The worst part about anxiety is how it can stop you doing things that you love. 

I love to see bands, you probably know that if you’ve been on this blog for a while, and I especially love music festivals. I also love being a part of a crowd – that feeling of being a part of group of people who all love the same thing and are in the same place to celebrate that. Unfortunately, my anxiety does not like crowds.

Sometimes I can get away with it, depending on the day or the people, the music or the atmosphere, but mostly it’s just a stroke of luck. Often if I am careful I can get through a performance – but I will need a good break afterwards to breathe. Sometimes I can’t do it at all.

At Rocking The Daisies I didn’t have many problems with the crowds because I know where to stand to get crushed the least, and I balanced crowds at the main stage with chilled empty spaces at the Hemp Stage. I managed to only have one panic attack the whole festival. I knew I was pushing it to see several bands in a row at the main stage, and I was right, because the crowds got too much and I had to leave in the middle of the December Streets set (which was really good up until that point by the way).

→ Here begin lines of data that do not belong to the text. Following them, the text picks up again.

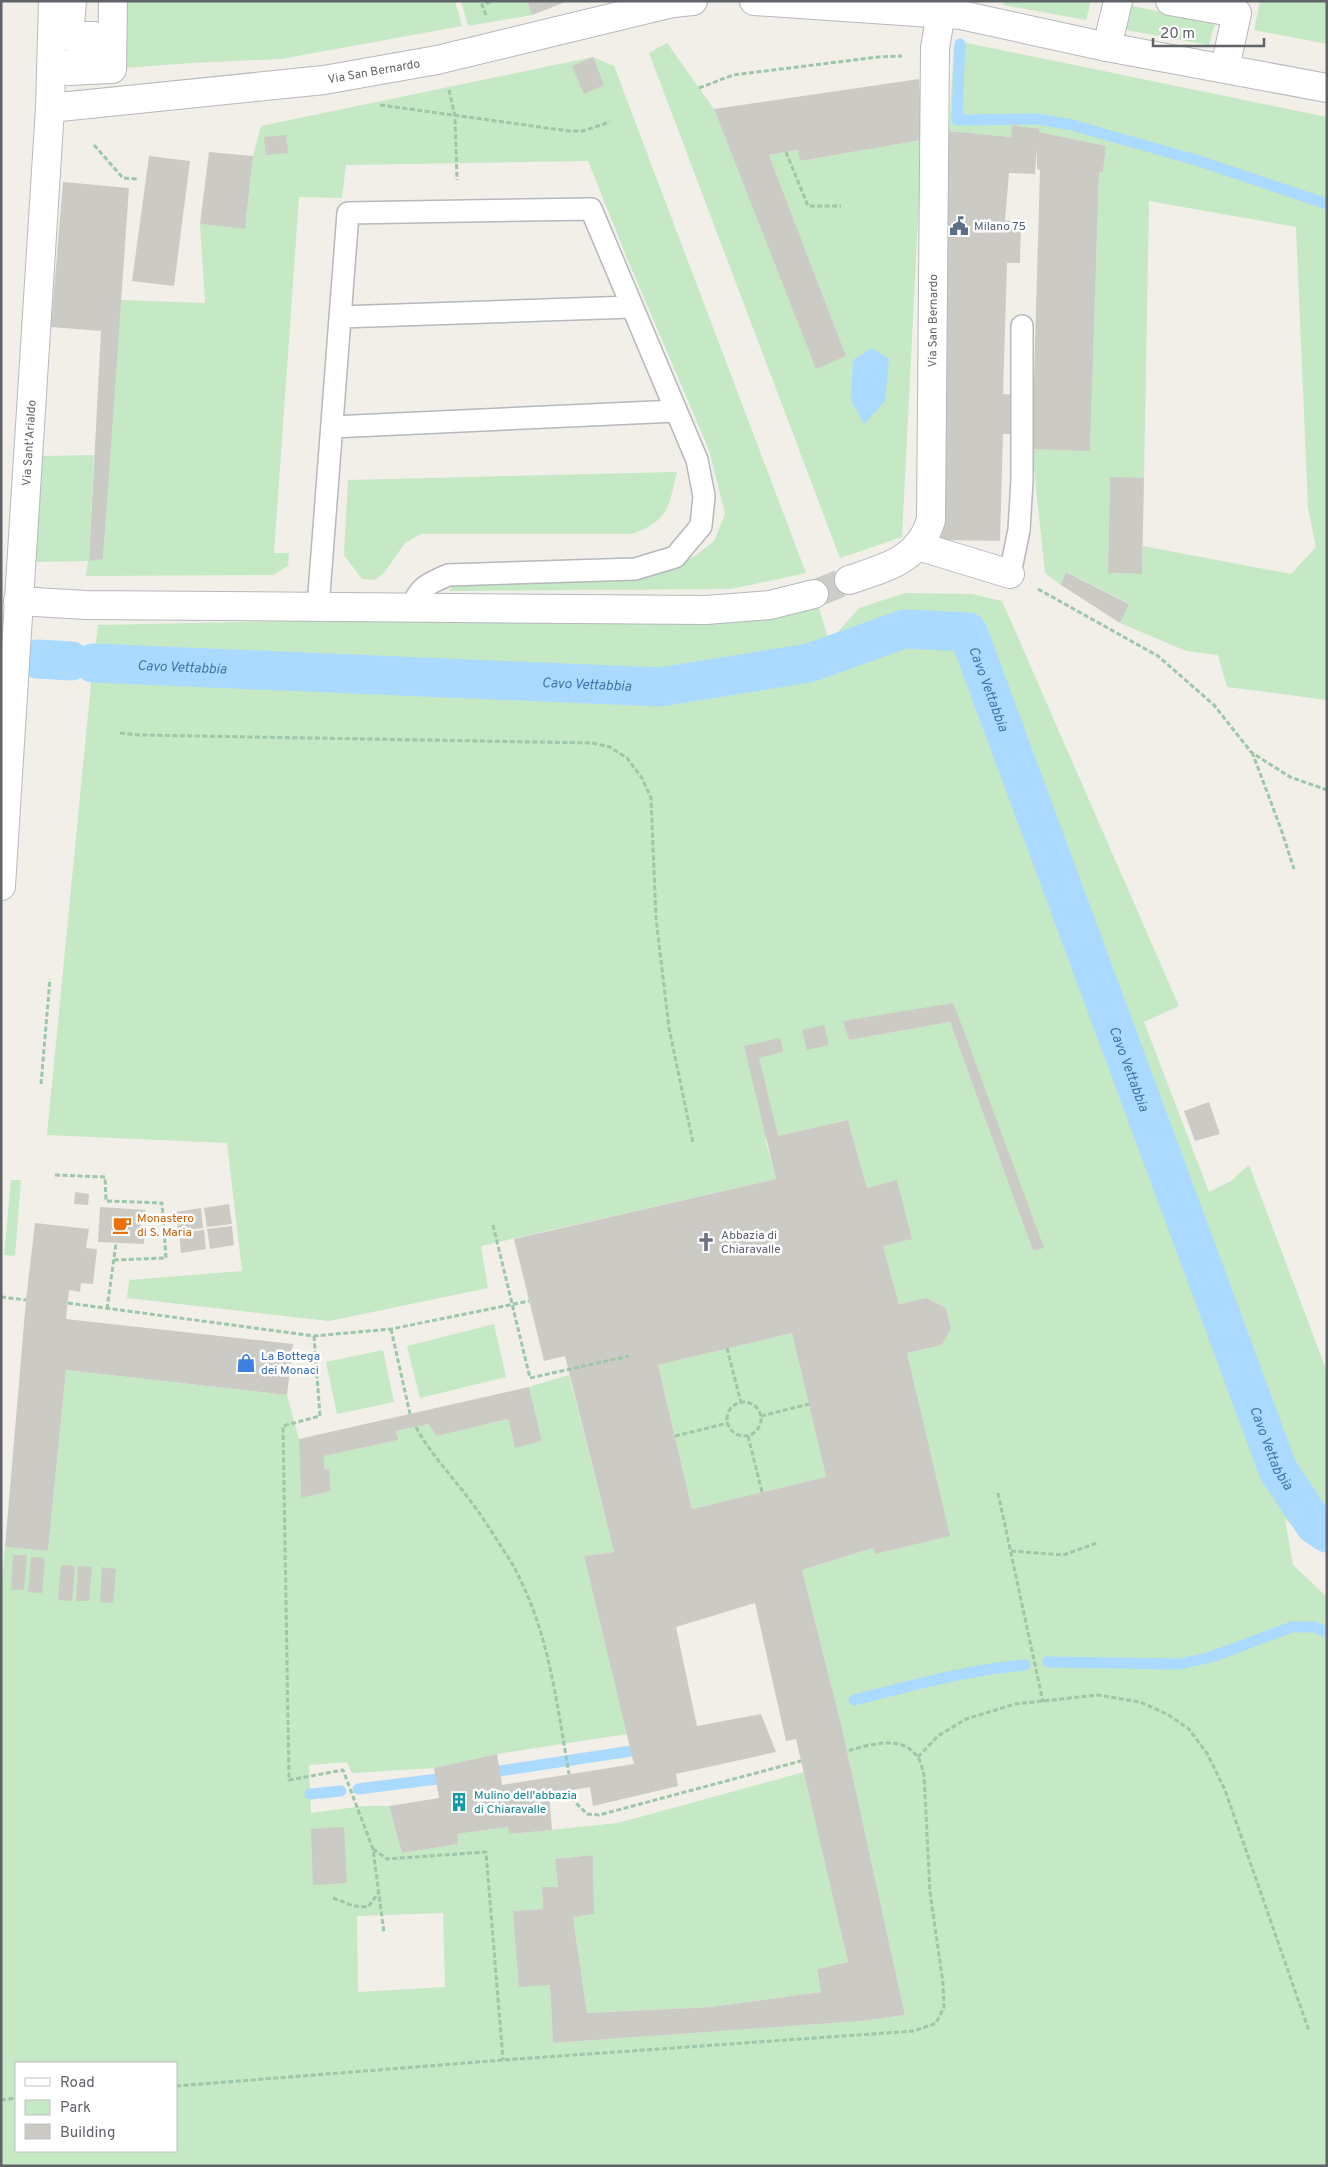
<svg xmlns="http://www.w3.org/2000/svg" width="1328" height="2167" viewBox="0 0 1328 2167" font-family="Overpass,sans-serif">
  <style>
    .green { fill: #c5e8c5; fill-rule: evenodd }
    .water { fill: #aadaff }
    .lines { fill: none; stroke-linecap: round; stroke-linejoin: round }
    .stream { stroke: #aadaff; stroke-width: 11 }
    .canal { stroke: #aadaff; stroke-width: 39 }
    .building { fill: #cccac5; fill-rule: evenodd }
    .street-tunnel { stroke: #ccccc8; stroke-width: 28; stroke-dasharray: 28 14; stroke-linecap: butt }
    .lane-casing { stroke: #b5b8bc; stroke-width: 24 }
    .street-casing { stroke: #b5b8bc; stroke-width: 30 }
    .secondary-casing { stroke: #b6babf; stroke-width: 30 }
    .path { stroke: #9cc7a9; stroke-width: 3; stroke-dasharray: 5 2.5; stroke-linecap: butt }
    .lane { stroke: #fff; stroke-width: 21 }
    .street { stroke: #fff; stroke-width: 28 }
    .secondary { stroke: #fff; stroke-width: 28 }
    .labels { text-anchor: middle; stroke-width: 5; stroke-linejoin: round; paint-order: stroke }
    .street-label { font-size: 12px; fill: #5f6368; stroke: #fff }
    .service-label { font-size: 12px; fill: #4e5e75; stroke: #fff; text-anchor: start }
    .food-label { font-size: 12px; fill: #c56008; stroke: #fff; text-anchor: start }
    .worship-label { font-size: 12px; fill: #5b616d; stroke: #fff; text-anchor: start }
    .shop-label { font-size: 12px; fill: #366cbe; stroke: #fff; text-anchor: start }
    .culture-label { font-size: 12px; fill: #0d838f; stroke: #fff; text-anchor: start }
    .water-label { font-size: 14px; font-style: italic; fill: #4174aa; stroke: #fff }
  </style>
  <rect width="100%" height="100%" fill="#f1efe8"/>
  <!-- green -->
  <path class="green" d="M113,1H455L462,26L281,59L191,63L112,69Z
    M461,1H527L532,15L468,26Z
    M1004,1H1091L1086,20L1003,5Z
    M1260,1H1327V44L1254,30Z
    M1132,6L1215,23L1209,45L1126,30Z
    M667,43L714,109L816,368L846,356L769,155L798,150L800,161L922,140L902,537L840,558L649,53Z
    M967,43L1327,117V700L1227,687L1218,655L1186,651L1120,623L1128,603L1067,572L1061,585L1045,573L1032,449L1090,450L1099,173L1103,172L1106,146L1039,132V129L1011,137L949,131L954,45ZM1149,201L1296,227L1308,508L1316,547L1291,574L1143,546L1142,574L1108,573L1110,478H1144Z
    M593,57L614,66L806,573L731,589L450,591L453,582L673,568L695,556L714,541L725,514L709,450L627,258L588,161L346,165L342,198L299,197L274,553H289L288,566L273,575L86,576L88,561L35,562L42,456L94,455L89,560L103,559L120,300L205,303L200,224L245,229L253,156L261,126Z
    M677,472C668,507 670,520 632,534H421L405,543L384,573L374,580L362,579L344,555L348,480Z
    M905,593L972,594L1002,601L1179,1006L1144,1022L1209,1192L1231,1181L1249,1165L1327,1372V1553L1285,1519L1293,1565L1327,1597V2166H1V1590L5,1547L48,1551L66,1370L287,1395L299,1439L301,1498L331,1491L329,1470L324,1469V1456L398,1440L396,1431L428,1424L437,1436L508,1419L515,1448L542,1441L529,1387L569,1375L614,1552L584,1556L627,1734L497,1754L434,1768L352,1773L347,1762L309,1765L311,1813L364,1806H389L402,1853L457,1844V1834L508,1827L510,1834L618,1823L804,1772L848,1962L817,1969L821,1992L711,2007L587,2013L573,1917L594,1914L593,1855L555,1859L558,1887L542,1888L543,1909L514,1911L550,1985L553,2043L862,2021L905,2015L842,1728L802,1570L873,1548L875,1554L949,1536L907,1353L942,1345L951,1327L946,1308L928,1298L899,1304L883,1246L897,1181L867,1188L848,1120L765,1139L776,1179L481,1246L488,1288L329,1321L127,1298L129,1280L242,1271L227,1143L47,1135L93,663L98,625L386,619L818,604L829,642L859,608ZM953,1004L1043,1248L1033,1251L950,1022L849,1040L843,1021ZM443,1913L445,1987L358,1992L357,1916ZM16,2063H176V2151H16Z
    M11,1180H21L15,1256L4,1255Z
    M494,1324L506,1377L420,1398L407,1346Z
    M792,1333L826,1477L692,1509L658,1365Z
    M383,1350L394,1402L337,1414L326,1362Z"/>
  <!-- water -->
  <path class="water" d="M872,348L889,359L885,401L864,424L851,400L853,360Z"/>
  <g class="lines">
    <!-- stream -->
    <path class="stream" d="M960,44L957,120L1038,119L1072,125L1196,160L1327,204
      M1048,1662L1180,1664L1211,1657L1292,1627H1314L1327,1632
      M854,1700C911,1686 966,1670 1025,1665
      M500,1771L631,1751
      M358,1789L437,1779
      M310,1794L341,1791"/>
    <!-- canal -->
    <g class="canal">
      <path d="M37,659L71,661"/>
      <path id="s1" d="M93,663L660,687L809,663L904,629L968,632L1278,1470L1315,1525L1327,1533"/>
    </g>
  </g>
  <!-- building -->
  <path class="building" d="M527,1H562L563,3L532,15Z
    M593,57L604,85L584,94L572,66Z
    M919,79L922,140L800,161L798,150L769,155L846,356L816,369L714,109Z
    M1012,125L1039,129V132L1106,146L1103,172L1099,173L1090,451L1032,449L1040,170L1037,169V148L1035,174L1009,173L1005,220L1021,222L1020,263H1007L1003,394L1019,395L1017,434H1003L1000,541L940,540L949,131L1011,137Z
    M286,135L288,153L266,155L264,137Z
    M209,152L253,156L245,229L200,224Z
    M149,156L190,161L174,286L132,281Z
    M63,182L129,188L103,559L89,561L101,331L51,327Z
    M1110,477L1144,478L1142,574L1108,573Z
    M1066,572L1129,604L1120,623L1061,585Z
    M953,1003L956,1010L1044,1248L1033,1251L950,1022L849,1040L843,1021Z
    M824,1025L829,1045L807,1050L802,1030Z
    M780,1038L783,1052L759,1058L778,1136L848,1120L867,1188L897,1180L912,1239L883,1246L899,1304L927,1298L946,1308L951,1328L942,1345L907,1353L950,1536L875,1554L873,1548L802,1570L842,1728L905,2015L862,2021L553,2043L550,1985L519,1987L513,1911L543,1909L542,1887H558L555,1859L593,1855L594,1914L573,1917L587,2013L711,2007L821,1992L817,1969L848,1962L796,1739L786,1741L755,1603L676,1627L697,1726L761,1714L776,1752L676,1774L678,1786L593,1806L590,1787L549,1794L552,1830L509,1834L508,1827L457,1834L458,1844L402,1853L389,1806L439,1798L434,1768L497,1754L502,1785L634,1764L584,1556L614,1552L565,1356L544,1361L514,1239L776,1179L744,1046ZM792,1333L826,1477L692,1509L658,1365Z
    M1209,1102L1220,1134L1195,1141L1184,1111Z
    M75,1192L89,1194L88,1205L74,1204Z
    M229,1204L232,1224L207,1227L204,1208Z
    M100,1207L146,1210L144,1244L98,1242Z
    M201,1208L203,1228L178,1231L176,1212Z
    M35,1223L89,1229L86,1248L97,1249L93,1284L81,1283L80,1292L69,1290L66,1319L293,1344L287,1395L66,1370L48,1551L5,1547L26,1300Z
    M232,1226L234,1245L210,1249L207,1229Z
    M204,1230L206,1249L181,1253L179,1233Z
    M529,1387L542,1441L515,1448L508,1419L437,1436L428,1424L396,1431L398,1440L324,1456V1469H329L331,1491L301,1498L299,1439Z
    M13,1555H27L24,1590H11Z
    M31,1557L45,1558L42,1593L28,1592Z
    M61,1565L75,1566L72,1601L58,1600Z
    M78,1566L92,1567L89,1601H76Z
    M102,1567L116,1569L113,1603L100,1602Z
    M344,1827L347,1883L313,1885L311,1829Z"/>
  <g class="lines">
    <!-- street-tunnel -->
    <path class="street-tunnel" d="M814,594L849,580"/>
    <!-- lane casing -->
    <g class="lane-casing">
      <path id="lane" d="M340,317L631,307
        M332,427L676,411
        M1010,574L1019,530L1022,480V326
        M318,607L348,213L591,209L697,460L704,496L701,526L675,557L635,569L448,575C429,583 417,588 412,609"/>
    </g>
    <!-- street casing -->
    <g class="street-casing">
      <g id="street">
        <path d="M72,1L69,36H93V64H69V71L112,69L113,1"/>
        <path d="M754,1L961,15L1107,47L1327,88"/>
        <path d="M1170,1L1237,13L1225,68"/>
        <path d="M1107,47L1118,1"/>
        <path id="s2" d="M50,108L324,80L437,60L673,3L693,1"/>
        <path d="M918,546L1010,574"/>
        <path id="s3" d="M849,580C884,568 919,561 931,520L935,48L943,1"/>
        <path d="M18,601L86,605L706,610L770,605L814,594"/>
      </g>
    </g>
    <!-- secondary casing -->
    <g class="secondary-casing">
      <g id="secondary">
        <path id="s4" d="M1,886L50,108L53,1"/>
      </g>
    </g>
    <!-- path -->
    <path class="path" d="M486,15L482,5L493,1
      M699,88L733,75L878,57L902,56
      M449,90L455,116L457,180
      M380,105L569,131H583L610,122
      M94,145L123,178L137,179
      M786,152L808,206H841
      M1038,589L1158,656L1214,705L1251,752L1290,777L1327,790
      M120,733L141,735L592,743L610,747L627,758L642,778L651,798L656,918L669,1028L693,1143
      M1252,752L1281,829L1294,869
      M41,1084L50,979
      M55,1175L105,1177L106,1201L162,1203L166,1258L113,1260
      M493,1225L530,1378L629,1356
      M1,1297L26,1300
      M68,1303L314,1336L391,1329L529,1301
      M107,1309L116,1243
      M391,1329L410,1414
      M314,1336L320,1416L283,1426L289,1780L343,1770L373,1849L384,1933
      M727,1348L741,1403
      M727 1419a17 17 0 1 1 34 0a17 17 0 1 1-34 0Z
      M761,1416L809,1404
      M416,1427C431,1455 453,1477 472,1503C485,1520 496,1539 508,1557C548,1623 556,1699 569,1774
      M675,1436L728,1423
      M748,1436L762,1492
      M998,1493L1043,1702
      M1011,1551L1063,1555L1097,1543
      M918,1757L938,1736L966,1719L1015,1704L1098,1695L1140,1702L1167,1714L1189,1729L1208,1755L1225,1790L1309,2031
      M570,1790L574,1801L587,1814L599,1815L801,1761
      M373,1849L387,1859L486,1852L503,2060
      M333,1898L354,1906L368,1907L379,1892
      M176,2086L503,2060L914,2031L936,2023L944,2007L943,1983L930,1892L924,1775C922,1769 921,1761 917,1756C900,1734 869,1745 847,1751
      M1,2100L16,2098"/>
    <!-- lane -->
    <use href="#lane" class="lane"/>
    <!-- street -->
    <use href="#street" class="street"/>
    <!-- secondary -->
    <use href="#secondary" class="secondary"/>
  </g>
  <!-- icons -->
  <defs>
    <g id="civic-bare" transform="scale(1.5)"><path d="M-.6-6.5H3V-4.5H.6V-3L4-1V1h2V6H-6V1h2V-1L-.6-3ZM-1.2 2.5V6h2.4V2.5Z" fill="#5c6f8a" stroke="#fff" stroke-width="2.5" paint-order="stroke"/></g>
    <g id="cafe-bare" transform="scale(1.5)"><path d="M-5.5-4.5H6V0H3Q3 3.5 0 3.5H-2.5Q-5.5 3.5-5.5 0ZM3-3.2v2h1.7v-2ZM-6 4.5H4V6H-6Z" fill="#e8710a" stroke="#fff" stroke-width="2.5" paint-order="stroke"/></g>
    <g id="church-bare" transform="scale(1.5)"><path d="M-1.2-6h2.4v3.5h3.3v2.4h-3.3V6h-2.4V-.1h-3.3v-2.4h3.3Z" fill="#6b7280" stroke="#fff" stroke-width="2.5" paint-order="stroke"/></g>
    <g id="shop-bare" transform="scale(1.5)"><path d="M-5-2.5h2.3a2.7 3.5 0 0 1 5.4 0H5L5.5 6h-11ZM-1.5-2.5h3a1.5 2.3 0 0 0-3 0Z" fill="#3f7fe0" stroke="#fff" stroke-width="2.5" paint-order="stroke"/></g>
    <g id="building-bare" transform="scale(1.5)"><path d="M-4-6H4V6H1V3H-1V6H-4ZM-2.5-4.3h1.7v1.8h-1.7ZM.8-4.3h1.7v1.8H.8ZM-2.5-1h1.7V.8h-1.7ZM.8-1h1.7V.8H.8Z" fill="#0f9aa8" stroke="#fff" stroke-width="2.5" paint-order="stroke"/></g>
  </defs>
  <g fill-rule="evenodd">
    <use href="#civic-bare" x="959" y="226"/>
    <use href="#cafe-bare" x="122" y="1225"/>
    <use href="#church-bare" x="706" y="1242"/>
    <use href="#shop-bare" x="246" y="1363"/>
    <use href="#building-bare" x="459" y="1802"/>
  </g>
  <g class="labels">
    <!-- street labels -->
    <g class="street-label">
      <text dy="4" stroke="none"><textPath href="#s2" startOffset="326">Via San Bernardo</textPath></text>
      <text dy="4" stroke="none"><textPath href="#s3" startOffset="306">Via San Bernardo</textPath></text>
      <text dy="4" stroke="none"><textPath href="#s4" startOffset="444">Via Sant'Arialdo</textPath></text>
    </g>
    <!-- service labels -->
    <g class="service-label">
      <text x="974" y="230">Milano 75</text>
    </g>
    <!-- food labels -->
    <g class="food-label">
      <text x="137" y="1222">Monastero<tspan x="137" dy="14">di S. Maria</tspan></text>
    </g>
    <!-- worship labels -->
    <g class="worship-label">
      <text x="721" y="1239">Abbazia di<tspan x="721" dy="14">Chiaravalle</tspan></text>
    </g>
    <!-- shop labels -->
    <g class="shop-label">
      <text x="261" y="1360">La Bottega<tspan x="261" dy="14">dei Monaci</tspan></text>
    </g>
    <!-- culture labels -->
    <g class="culture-label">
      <text x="474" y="1799">Mulino dell'abbazia<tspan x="474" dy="14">di Chiaravalle</tspan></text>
    </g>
    <!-- water labels -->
    <g class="water-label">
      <text dy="5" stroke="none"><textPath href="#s1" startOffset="89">Cavo Vettabbia</textPath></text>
      <text dy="5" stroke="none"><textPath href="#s1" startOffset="494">Cavo Vettabbia</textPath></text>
      <text dy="5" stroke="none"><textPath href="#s1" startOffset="944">Cavo Vettabbia</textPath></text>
      <text dy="5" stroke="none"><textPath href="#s1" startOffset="1349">Cavo Vettabbia</textPath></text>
      <text dy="5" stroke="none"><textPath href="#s1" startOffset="1754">Cavo Vettabbia</textPath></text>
    </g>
  </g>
  <!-- border -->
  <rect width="1328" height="2167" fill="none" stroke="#5f6368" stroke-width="5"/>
  <!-- legend -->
  <rect x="15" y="2062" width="162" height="90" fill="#ffffff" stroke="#bfc1c3"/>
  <rect x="25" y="2078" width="25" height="8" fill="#ffffff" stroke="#bfc1c3"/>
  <text x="60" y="2087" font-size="15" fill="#5f6368">Road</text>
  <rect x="25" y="2100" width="25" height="15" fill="#c5e8c5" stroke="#bfc1c3"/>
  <text x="60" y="2112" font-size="15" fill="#5f6368">Park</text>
  <rect x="25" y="2124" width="25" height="15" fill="#cccac5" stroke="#bfc1c3"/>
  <text x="60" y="2137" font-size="15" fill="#5f6368">Building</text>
  <!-- scale -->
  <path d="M1153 38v8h111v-8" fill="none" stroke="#5f6368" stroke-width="2.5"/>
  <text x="1160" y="38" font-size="15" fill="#5f6368" stroke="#ffffff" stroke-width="4" paint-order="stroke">20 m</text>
</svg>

I think that a lot of the time we can use the fact that something might happen to avoid doing anything at all. To me, crowds are scary, crowds mean panic attacks and finding it hard to breathe, so I tend to avoid them. But what I have to tell myself is that I can’t keep missing out on things that I love just because I’m scared of a maybe. Sometimes it is worth the risk.

I think anxiety needs to be spoken about more. We live in an age where we share so much of our lives on social media, but for some reason mental illnesses still carry a stigma. What do you think?